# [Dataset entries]
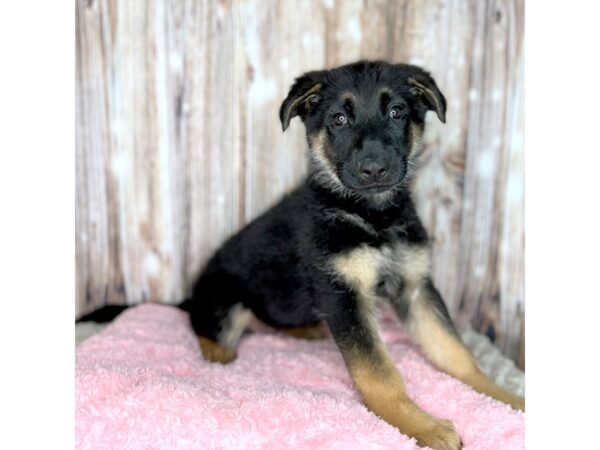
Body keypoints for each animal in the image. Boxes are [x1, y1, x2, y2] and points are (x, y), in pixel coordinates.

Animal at [180, 60, 524, 450]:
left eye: (396, 112)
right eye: (339, 119)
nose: (374, 169)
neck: (372, 216)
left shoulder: (414, 287)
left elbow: (456, 351)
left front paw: (506, 398)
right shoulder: (343, 295)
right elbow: (379, 372)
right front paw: (421, 425)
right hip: (224, 298)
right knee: (204, 326)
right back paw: (218, 353)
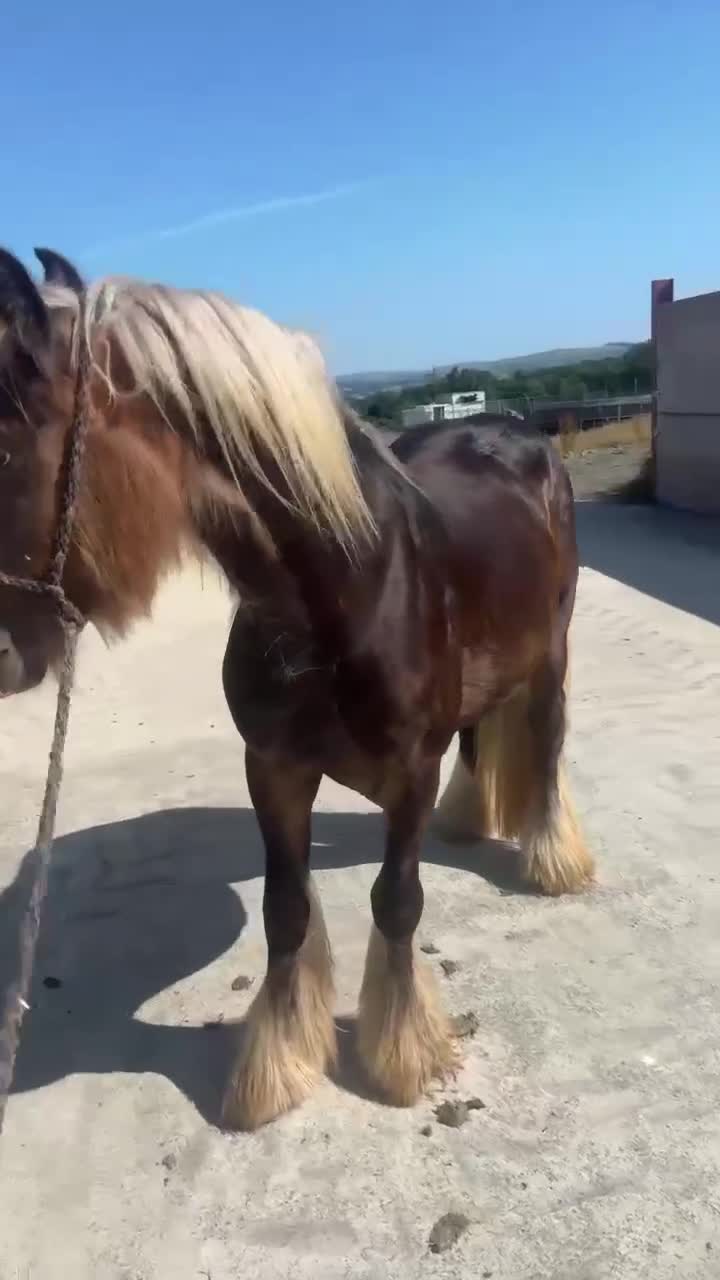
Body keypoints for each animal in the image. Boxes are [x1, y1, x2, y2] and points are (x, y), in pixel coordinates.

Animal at [0, 246, 594, 1131]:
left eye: (3, 454)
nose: (4, 654)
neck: (345, 584)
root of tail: (520, 433)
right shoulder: (274, 769)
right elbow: (286, 911)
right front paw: (277, 1064)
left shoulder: (408, 775)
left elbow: (396, 902)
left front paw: (399, 1053)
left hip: (552, 652)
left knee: (547, 747)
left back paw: (553, 859)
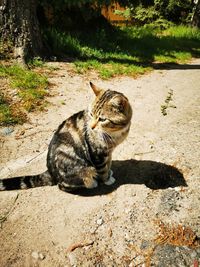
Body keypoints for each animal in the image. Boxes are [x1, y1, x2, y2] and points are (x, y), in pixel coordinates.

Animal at [0, 82, 133, 193]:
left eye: (102, 119)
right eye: (91, 114)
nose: (91, 127)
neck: (115, 133)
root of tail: (50, 172)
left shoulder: (108, 152)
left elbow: (108, 163)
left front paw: (109, 172)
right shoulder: (97, 154)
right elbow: (102, 169)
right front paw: (106, 179)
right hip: (79, 167)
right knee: (63, 186)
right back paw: (92, 183)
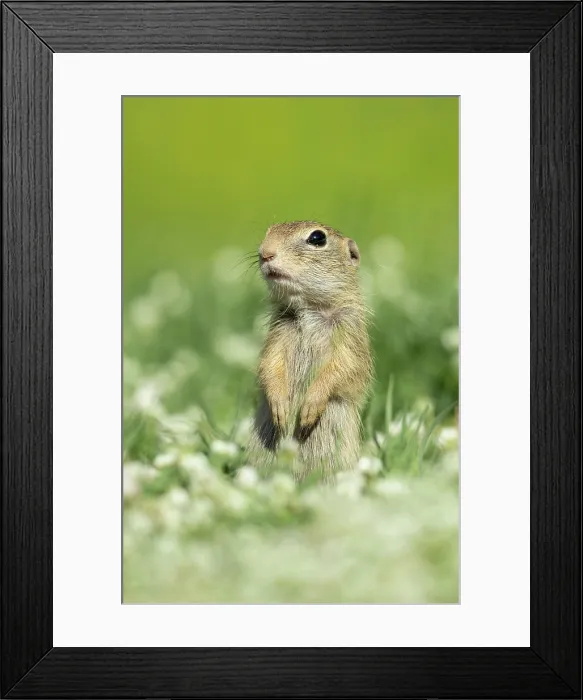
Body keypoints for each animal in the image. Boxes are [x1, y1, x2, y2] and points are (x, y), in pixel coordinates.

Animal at [247, 221, 373, 479]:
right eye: (269, 230)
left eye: (317, 238)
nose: (265, 253)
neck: (311, 309)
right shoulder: (279, 331)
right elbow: (270, 363)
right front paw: (280, 408)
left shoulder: (350, 333)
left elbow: (343, 368)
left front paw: (309, 408)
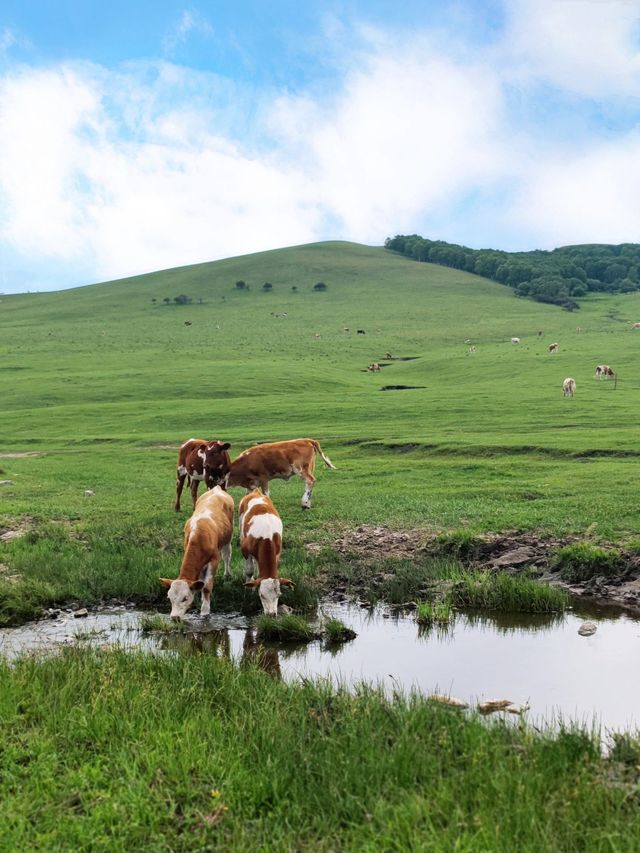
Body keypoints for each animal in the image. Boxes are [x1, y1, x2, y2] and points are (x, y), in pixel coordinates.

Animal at [159, 486, 234, 620]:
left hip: (228, 538)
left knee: (227, 555)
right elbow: (200, 583)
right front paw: (202, 600)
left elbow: (207, 587)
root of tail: (216, 489)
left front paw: (205, 611)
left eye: (185, 598)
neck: (198, 535)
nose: (174, 617)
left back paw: (227, 574)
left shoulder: (214, 560)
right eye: (169, 598)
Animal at [202, 440, 338, 506]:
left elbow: (266, 494)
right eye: (205, 453)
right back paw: (308, 502)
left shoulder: (264, 478)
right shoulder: (252, 484)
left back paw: (304, 503)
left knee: (310, 481)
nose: (204, 465)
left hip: (301, 469)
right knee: (310, 483)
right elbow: (247, 497)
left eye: (214, 453)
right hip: (309, 468)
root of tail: (307, 440)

# [Work to complete]
Only one stretch of the data is wanted: write out exactly the lines from the one holding "left knee: (547, 747)" through the one holding "right back paw: (92, 183)", both included, without the pictures.

# [Answer to this exercise]
left knee: (547, 747)
left back paw: (553, 859)
Body keypoints for each animal in the image. Boxes are [x1, y1, x2, y2] and points are (x, y), in pixel coordinates.

Animal at [0, 82, 133, 193]:
left eye: (102, 119)
right eye: (91, 114)
nose: (91, 127)
neck: (115, 133)
root of tail: (50, 172)
left shoulder: (108, 152)
left elbow: (108, 163)
left front paw: (109, 172)
right shoulder: (97, 154)
right elbow: (102, 169)
right front paw: (106, 179)
right hip: (79, 167)
right knee: (63, 186)
right back paw: (92, 183)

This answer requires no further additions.